Ahí apareció el primer muro inesperado. El Partido del Trabajo y el Partido Verde, aliados históricos de Morena, decidieron no acompañar la iniciativa. No fue una ruptura ideológica, sino una reacción de supervivencia política. Ambos entendieron que una reducción o modificación profunda en el sistema de representación proporcional podía afectar directamente su capacidad de conservar espacios legislativos propios. En otras palabras: Morena proponía una reforma pensada desde la lógica de partido dominante, mientras sus aliados la leyeron desde la lógica de partidos que necesitan reglas protectoras para seguir siendo relevantes.

La votación dejó una fotografía políticamente incómoda: Morena no logró reunir la fuerza suficiente para sacar adelante una reforma constitucional aun teniendo la Presidencia, mayoría simple y control narrativo del debate público.

Y esa derrota tiene consecuencias internas.

Porque más allá del revés legislativo, el episodio deja a la presidenta frente a una realidad que en política pesa mucho: el capital político no es permanente, se administra y también se erosiona. Dentro de Morena, la señal fue clara: si los aliados ya marcan distancia, también empiezan a moverse los grupos internos que observan hasta dónde llega realmente la capacidad presidencial de ordenar decisiones.

Eso obliga ahora a Claudia Sheinbaum a recuperar control interno. Y una de las rutas más previsibles es endurecer su influencia en la construcción de candidaturas.

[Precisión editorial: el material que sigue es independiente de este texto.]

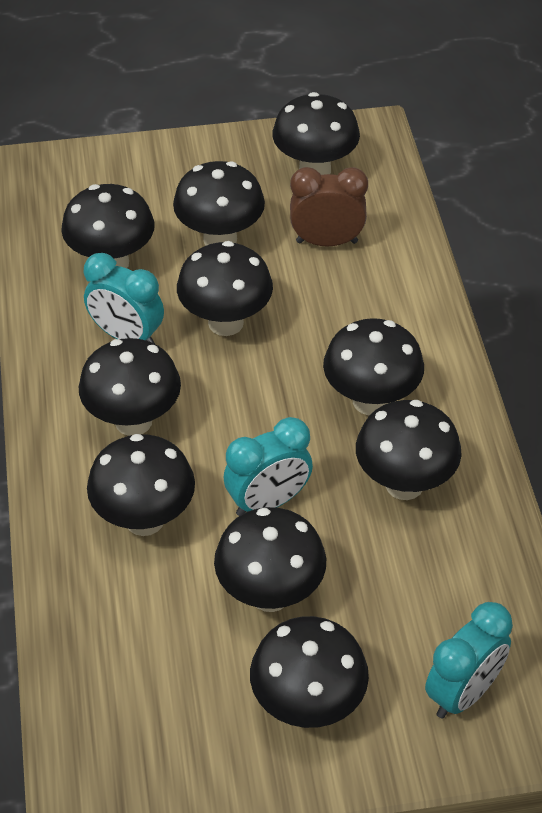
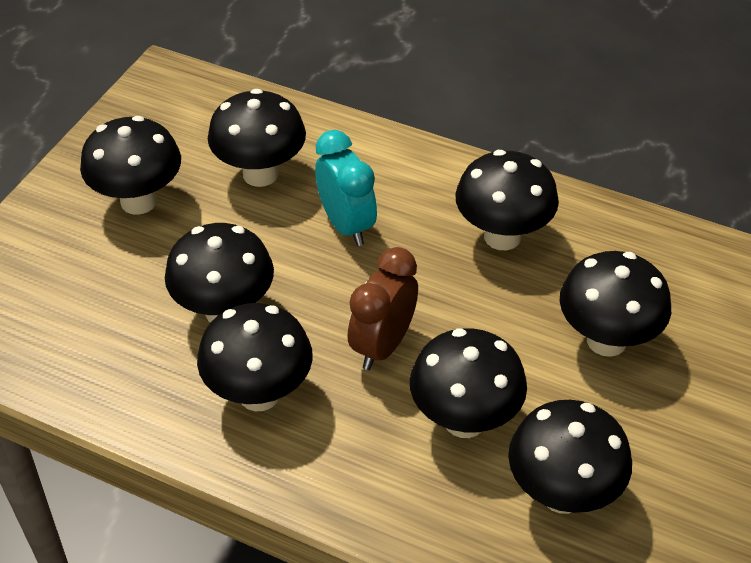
black mushroom: [61,184,154,268] [79,338,181,436] [87,434,195,536] [173,161,265,246] [177,241,273,336] [214,507,326,612] [250,616,369,728] [272,92,360,175] [323,318,424,415] [356,400,462,500] = 10 -> [80,116,181,215] [165,223,274,323] [197,303,313,411] [208,89,306,187] [410,328,527,438] [455,150,559,250] [508,400,632,514] [560,251,671,357] = 8
turquoise clock: [84,253,164,344] [224,417,313,516] [425,602,513,719] = 3 -> [315,130,377,246] = 1

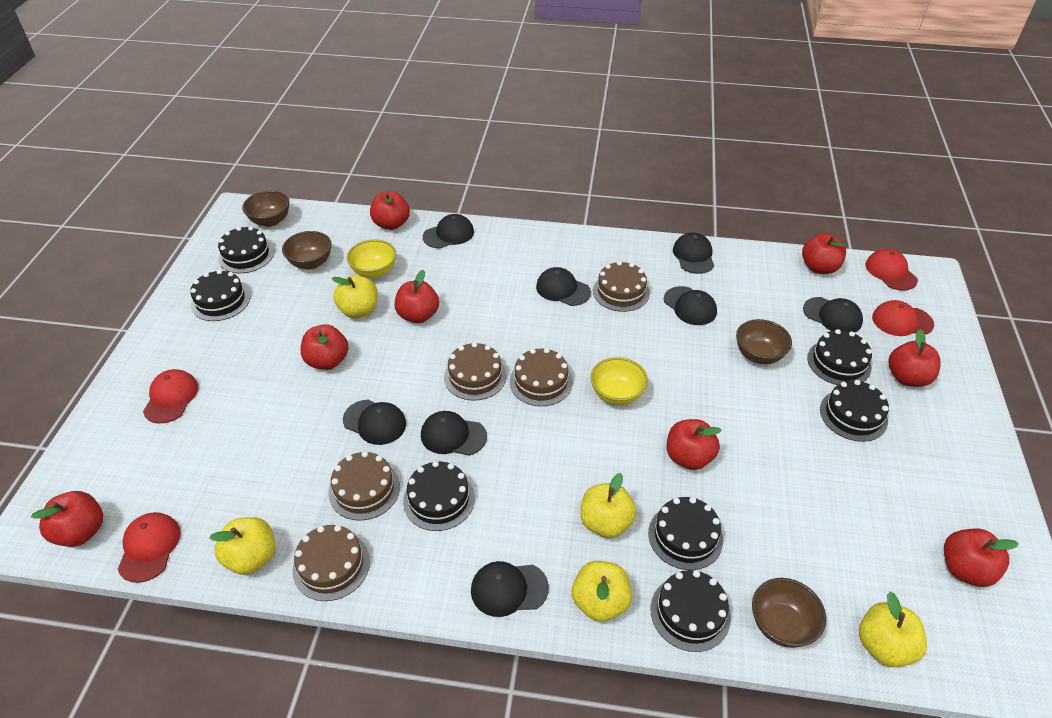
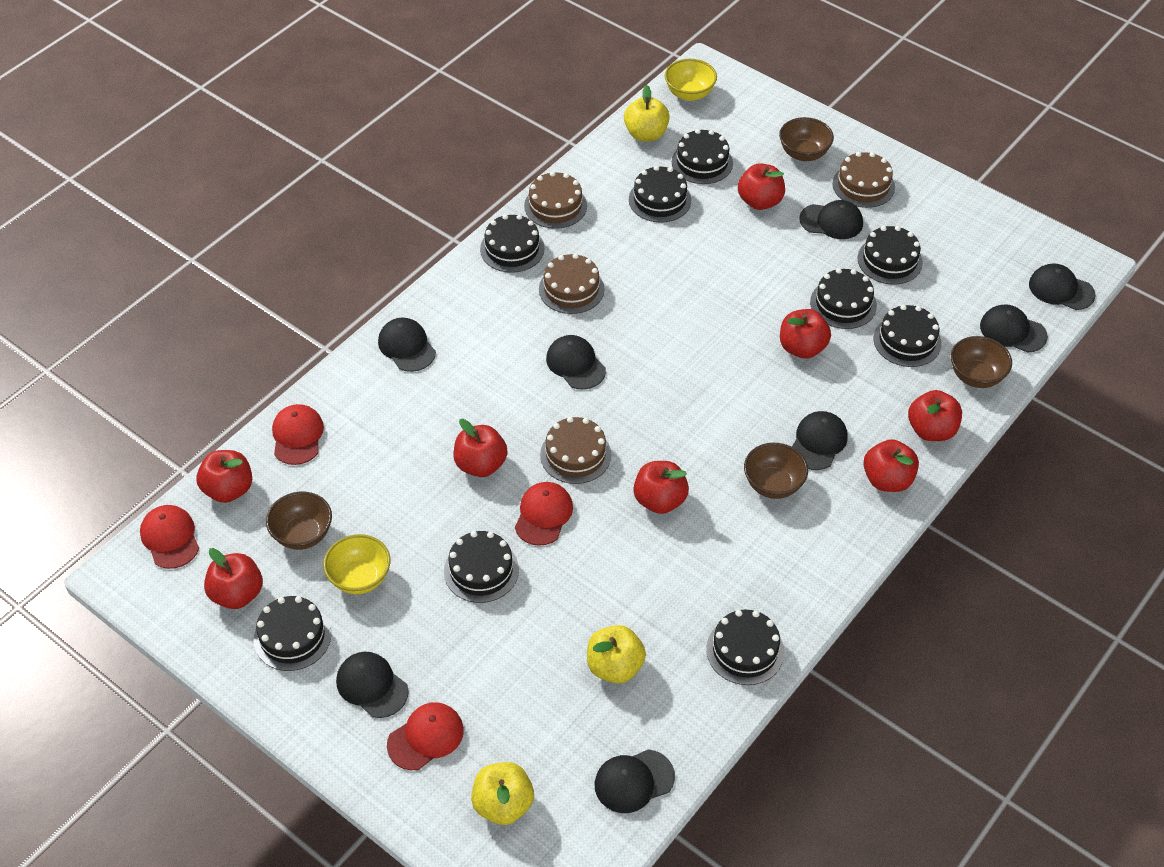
black cake: [190,270,250,321] [218,226,274,273] [403,461,475,531] [648,497,723,570] [650,570,731,652] [807,329,872,385] [820,380,889,442] = 7 -> [254,596,332,671] [444,531,519,603] [480,214,545,273] [629,166,691,223] [672,129,733,184] [706,610,784,685] [810,268,877,329] [857,226,923,285] [874,305,941,367] = 9
brown cake: [293,525,370,601] [329,451,400,521] [444,342,507,401] [510,348,573,406] [593,261,650,312] = 5 -> [524,171,587,229] [539,253,604,314] [540,417,611,484] [833,152,895,208] = 4
yellow apple: [209,517,276,575] [332,275,378,318] [572,561,632,622] [580,473,636,538] [859,592,927,667] = 5 -> [471,762,534,825] [587,625,646,684] [624,85,670,141] = 3

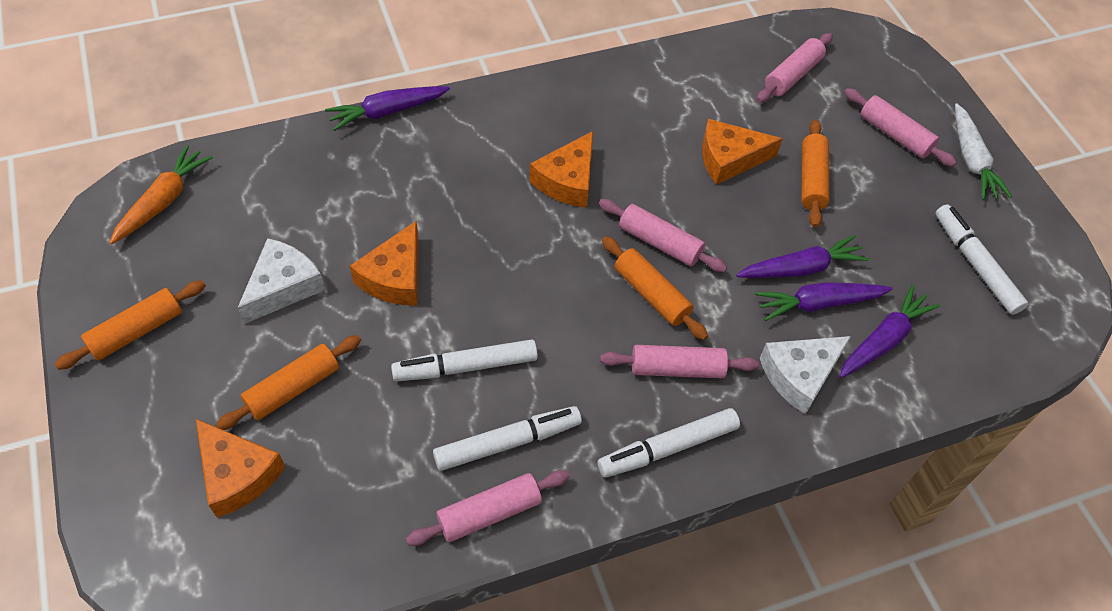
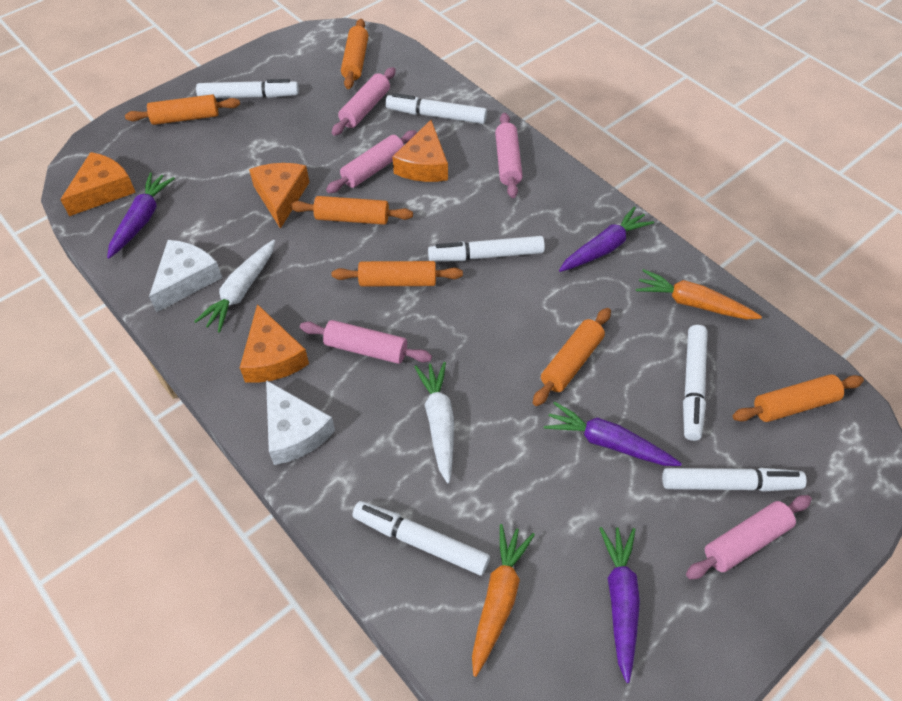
orange carrot: [109,145,213,244] = 1 -> [472,524,535,677] [636,269,762,319] = 2
orange rolling pin: [55,280,206,370] [216,335,361,430] [602,236,708,340] [801,119,829,228] = 4 -> [125,94,240,125] [290,196,413,225] [332,261,463,287] [341,19,368,89] [533,308,611,406] [733,374,864,422] = 6
white carrot: [955,103,1012,200] = 1 -> [194,240,275,333] [414,362,454,483] = 2
white marker: [391,339,538,382] [433,406,582,471] [598,408,740,478] [935,204,1028,315] = 4 -> [196,79,299,98] [352,501,490,575] [385,93,487,124] [428,236,545,262] [662,468,806,492] [683,325,707,441] = 6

Lo que viene hacia 2027 puede ser un proceso mucho más cerrado, donde perfiles cercanos a Palacio Nacional busquen ocupar candidaturas a gubernaturas y diputaciones federales como mecanismo de blindaje político. Es decir: si el Congreso mostró límites, entonces la siguiente apuesta será construir una mayoría futura más disciplinada desde el origen.

En política mexicana eso suele traducirse en una lógica sencilla: menos concesiones territoriales y más control sobre quién llega.

Por eso no es casual que desde el entorno presidencial ya se hable del llamado “Plan B”.

La presidenta ha dejado claro que el fracaso de una reforma constitucional no significa renunciar al proyecto. El plan alterno consiste en avanzar por rutas secundarias: reformas legales ordinarias, ajustes administrativos y decisiones presupuestales que no necesiten mayoría calificada. Reducir financiamiento público a partidos, endurecer reglas de operación institucional y modificar mecanismos internos del sistema electoral pueden ejecutarse parcialmente sin tocar la Constitución.

Es una estrategia conocida: fragmentar una gran reforma en pequeñas decisiones acumulativas.

El cálculo político es evidente. Si no se puede ganar todo de una vez, se gana por partes.

Sin embargo, el costo político permanece. Porque esta votación también reveló algo más profundo: la coalición gobernante ya entró en una etapa donde cada aliado comienza a defender su propio futuro electoral.

Y cuando eso ocurre, cada iniciativa deja de ser solamente técnica para convertirse en una negociación de poder.

La reforma electoral no murió; simplemente abrió una nueva batalla.

Una donde ya no basta tener mayoría moral, narrativa presidencial o popularidad pública. Ahora también habrá que reconstruir disciplina política.

Y esa es quizá la prueba más delicada que enfrenta hoy la presidenta: demostrar que todavía puede ordenar a su propia mayoría sin fracturar el proyecto que la llevó al poder.